19. A special hardware instruction for handling the multiplication with accumulate for two complex numbers from a source register whereby utilizing said instruction and accumulated complex product of two source operands is rounded according to a rounding mode specified in the instruction and loaded into a target register with the complex numbers organized in the source such that a halfword (H1) contains the real component and a halfword (H0) contains the imaginary component.
- View Dependent Claims (20)
- - 20. The special hardware instruction of claim 19 wherein the accumulated complex product is divided by two before it is rounded.

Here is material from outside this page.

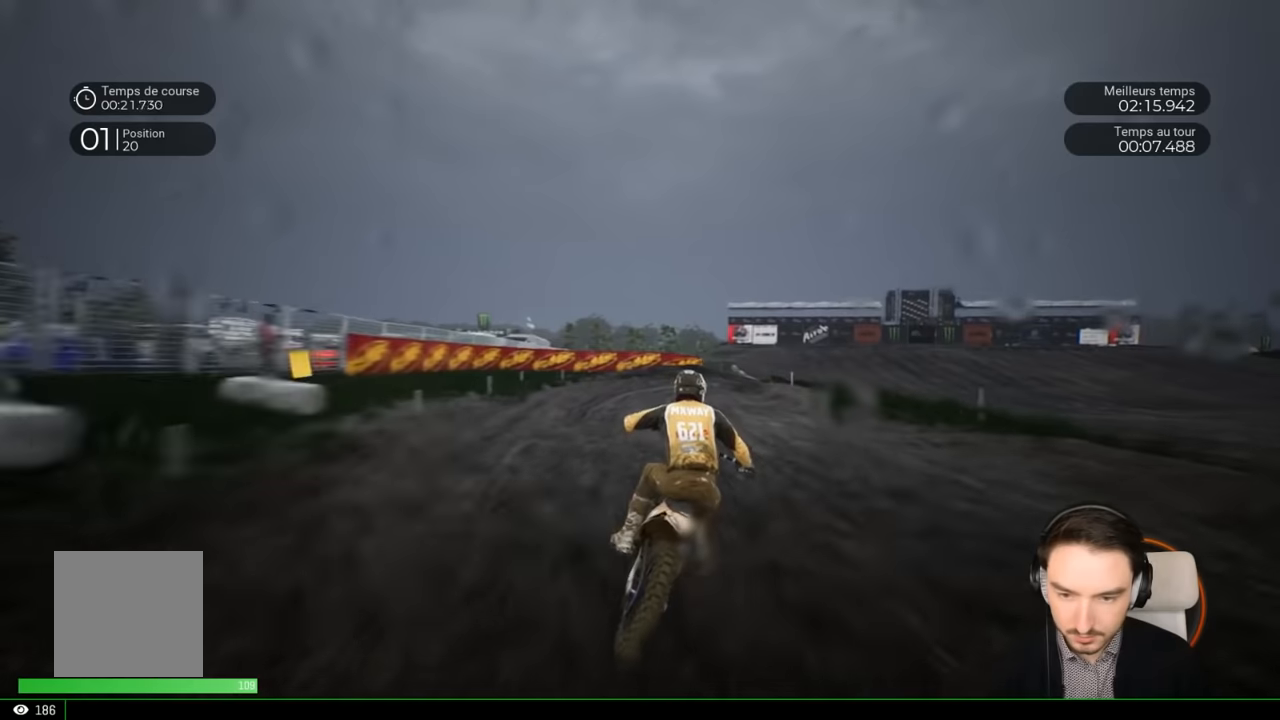
{"buttons": ["A", "L2"], "left_stick": "down-right", "right_stick": "center", "events": [[84, "R2", "up"], [184, "L2", "down"], [217, "A", "down"]]}
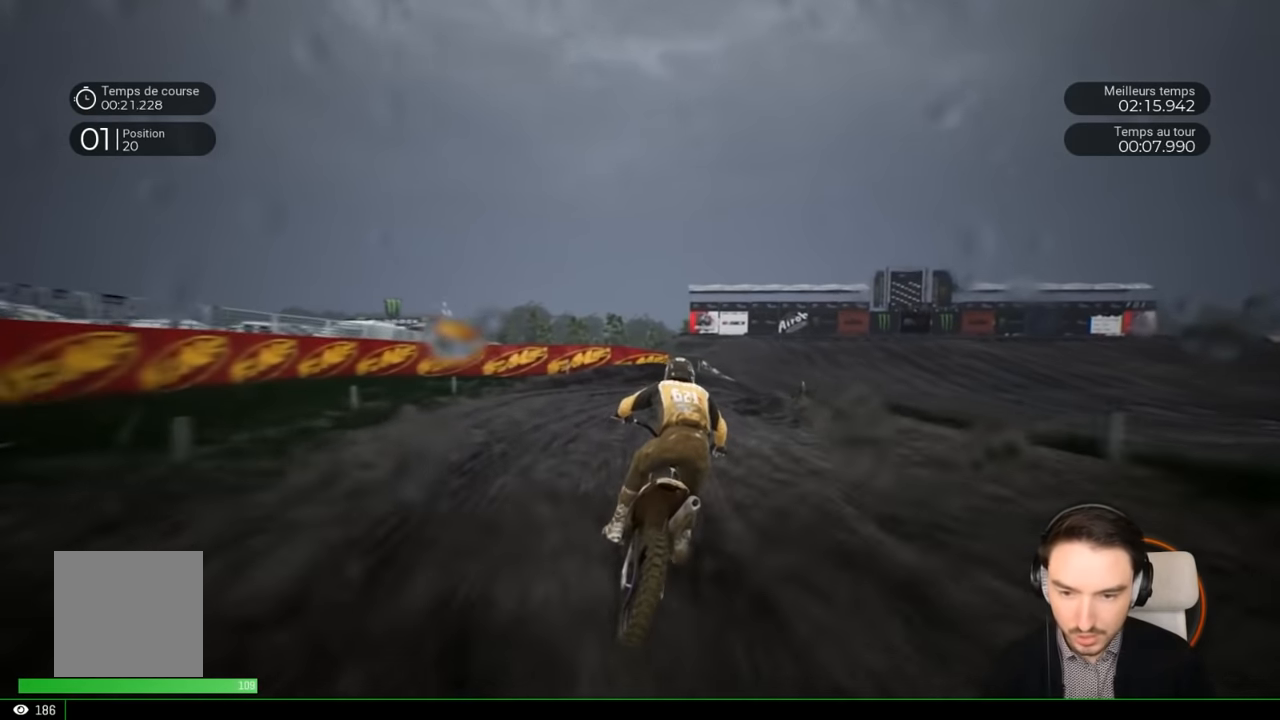
{"buttons": ["A", "L2"], "left_stick": "right", "right_stick": "center", "events": [[484, "left_stick", "right"]]}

21. An apparatus to efficiently fetch instructions including complex multiplication instructions and an accumulate form of multiplication instructions from a memory element and dispatch the fetched instruction to at least one of a plurality of multiply complex and multiply with accumulate execution units to carry out the instruction specified operation, the apparatus comprising:
- a memory element;
  
  means for fetching said instructions from the memory element;
  
  a plurality of multiply complex and multiply with accumulate execution units; and
  
  means to dispatch the fetched instruction to at least one of said plurality of execution units to carry out the instruction specified operation.
- View Dependent Claims (22, 23, 24, 25, 26, 27, 28, 29, 30, 31, 32, 33, 34, 36, 37, 38, 39)
- - 22. The apparatus of claim 21 further comprising:
    - an instruction register to hold a dispatched multiply complex instruction (MPYCX);
      
      means to decode the MPYCX instruction and control the execution of the MPYCX instruction;
      
      two source registers each holding a complex number as operand inputs to the multiply complex execution hardware;
      
      four multiplication units to generate terms of the complex multiplication;
      
      four pipeline registers to hold the multiplication results;
      
      an add function which adds two of the multiplication results from the pipeline registers for the imaginary component of the result;
      
      a subtract function which subtracts two of the multiplication results from the pipeline registers for the real component of the result;
      
      a round and select unit to format the real and imaginary results; and
      
      a result storage location for saving the final multiply complex result, whereby the apparatus is operative for the efficient processing of multiply complex computations.
  - 23. The apparatus of claim 21 wherein the means for fetching said instructions is a sequence processor (SP) controller.
  - 24. The apparatus of claim 22 wherein the round and select unit provides a shift right as a divide by 2 operation for a multiply complex divide by 2 instruction (MPYCXD2).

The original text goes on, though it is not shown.